## Given data
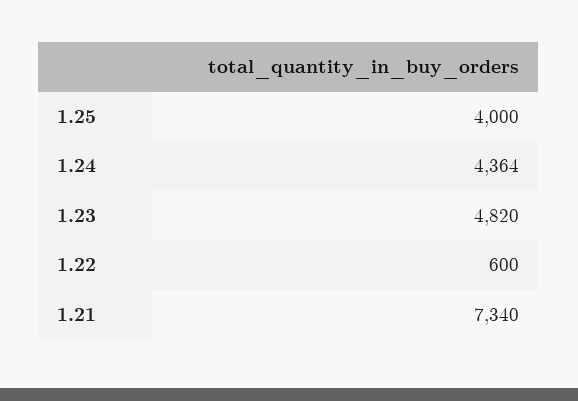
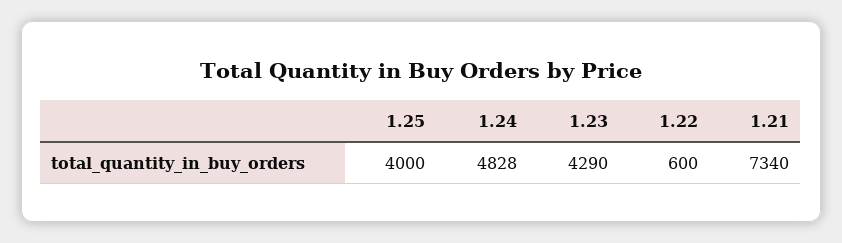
  {
    "1.25": 4000,
-   "1.24": 4364,
+   "1.24": 4828,
-   "1.23": 4820,
+   "1.23": 4290,
    "1.22": 600,
    "1.21": 7340
  }

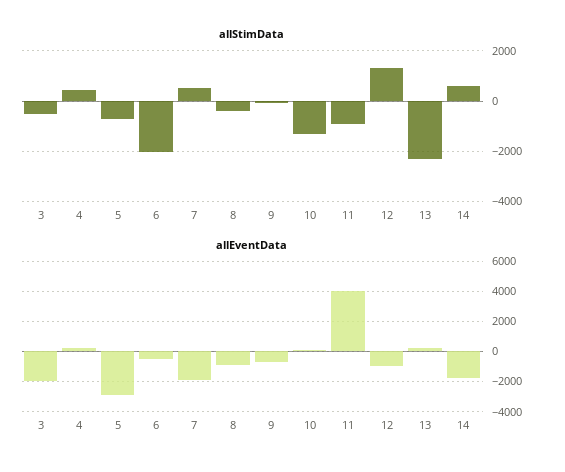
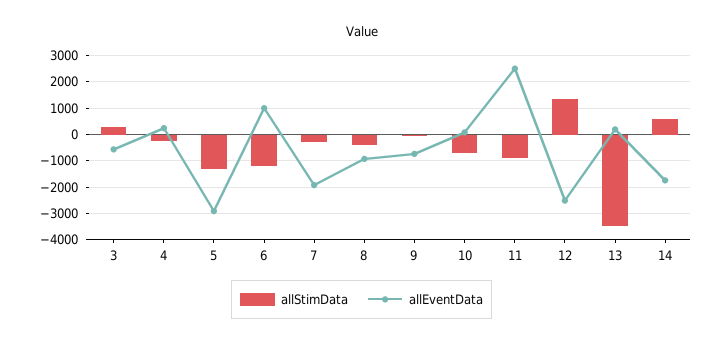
  {
    "allStimData": {
-     "3": -500,
+     "3": 250,
-     "4": 500,
+     "4": -250,
-     "5": -750,
+     "5": -1250,
-     "6": -2000,
+     "6": -1250,
-     "7": 500,
+     "7": -250,
      "8": -500,
      "9": 0,
-     "10": -1250,
+     "10": -750,
      "11": -1000,
      "12": 1250,
-     "13": -2250,
+     "13": -3500,
      "14": 500
    },
    "allEventData": {
-     "3": -2000,
+     "3": -500,
      "4": 250,
      "5": -3000,
-     "6": -500,
+     "6": 1000,
      "7": -2000,
      "8": -1000,
      "9": -750,
      "10": 0,
-     "11": 4000,
+     "11": 2500,
-     "12": -1000,
+     "12": -2500,
      "13": 250,
      "14": -1750
    }
  }

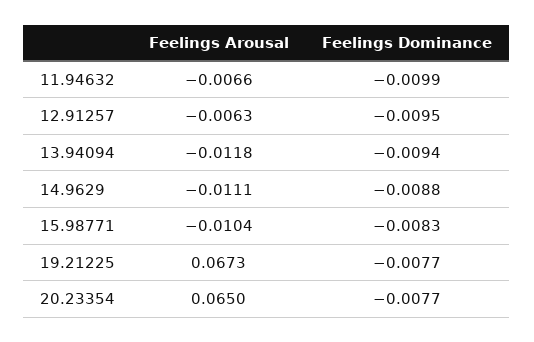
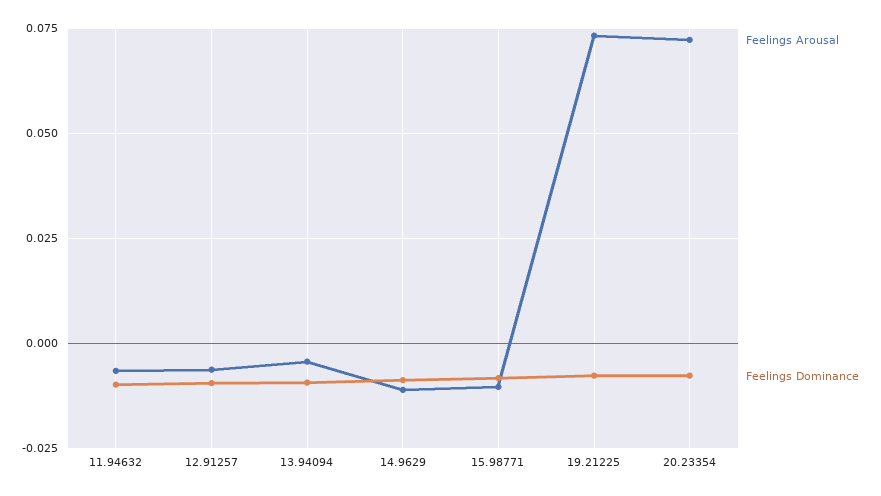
  {
    "Feelings Arousal": {
      "11.94632": -0.0066,
      "12.91257": -0.0063,
-     "13.94094": -0.0118,
+     "13.94094": -0.005,
      "14.9629": -0.0111,
      "15.98771": -0.0104,
-     "19.21225": 0.0673,
+     "19.21225": 0.0725,
-     "20.23354": 0.065
+     "20.23354": 0.0725
    },
    "Feelings Dominance": {
      "11.94632": -0.0099,
      "12.91257": -0.0095,
      "13.94094": -0.0094,
      "14.9629": -0.0088,
      "15.98771": -0.0083,
      "19.21225": -0.0077,
      "20.23354": -0.0077
    }
  }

## Problem to work on
Restate the entries above word for word, and keep the pictures out.

## Solution to the exercise
  {
    "1.25": 4000,
-   "1.24": 4364,
+   "1.24": 4828,
-   "1.23": 4820,
+   "1.23": 4290,
    "1.22": 600,
    "1.21": 7340
  }

  {
    "allStimData": {
-     "3": -500,
+     "3": 250,
-     "4": 500,
+     "4": -250,
-     "5": -750,
+     "5": -1250,
-     "6": -2000,
+     "6": -1250,
-     "7": 500,
+     "7": -250,
      "8": -500,
      "9": 0,
-     "10": -1250,
+     "10": -750,
      "11": -1000,
      "12": 1250,
-     "13": -2250,
+     "13": -3500,
      "14": 500
    },
    "allEventData": {
-     "3": -2000,
+     "3": -500,
      "4": 250,
      "5": -3000,
-     "6": -500,
+     "6": 1000,
      "7": -2000,
      "8": -1000,
      "9": -750,
      "10": 0,
-     "11": 4000,
+     "11": 2500,
-     "12": -1000,
+     "12": -2500,
      "13": 250,
      "14": -1750
    }
  }

  {
    "Feelings Arousal": {
      "11.94632": -0.0066,
      "12.91257": -0.0063,
-     "13.94094": -0.0118,
+     "13.94094": -0.005,
      "14.9629": -0.0111,
      "15.98771": -0.0104,
-     "19.21225": 0.0673,
+     "19.21225": 0.0725,
-     "20.23354": 0.065
+     "20.23354": 0.0725
    },
    "Feelings Dominance": {
      "11.94632": -0.0099,
      "12.91257": -0.0095,
      "13.94094": -0.0094,
      "14.9629": -0.0088,
      "15.98771": -0.0083,
      "19.21225": -0.0077,
      "20.23354": -0.0077
    }
  }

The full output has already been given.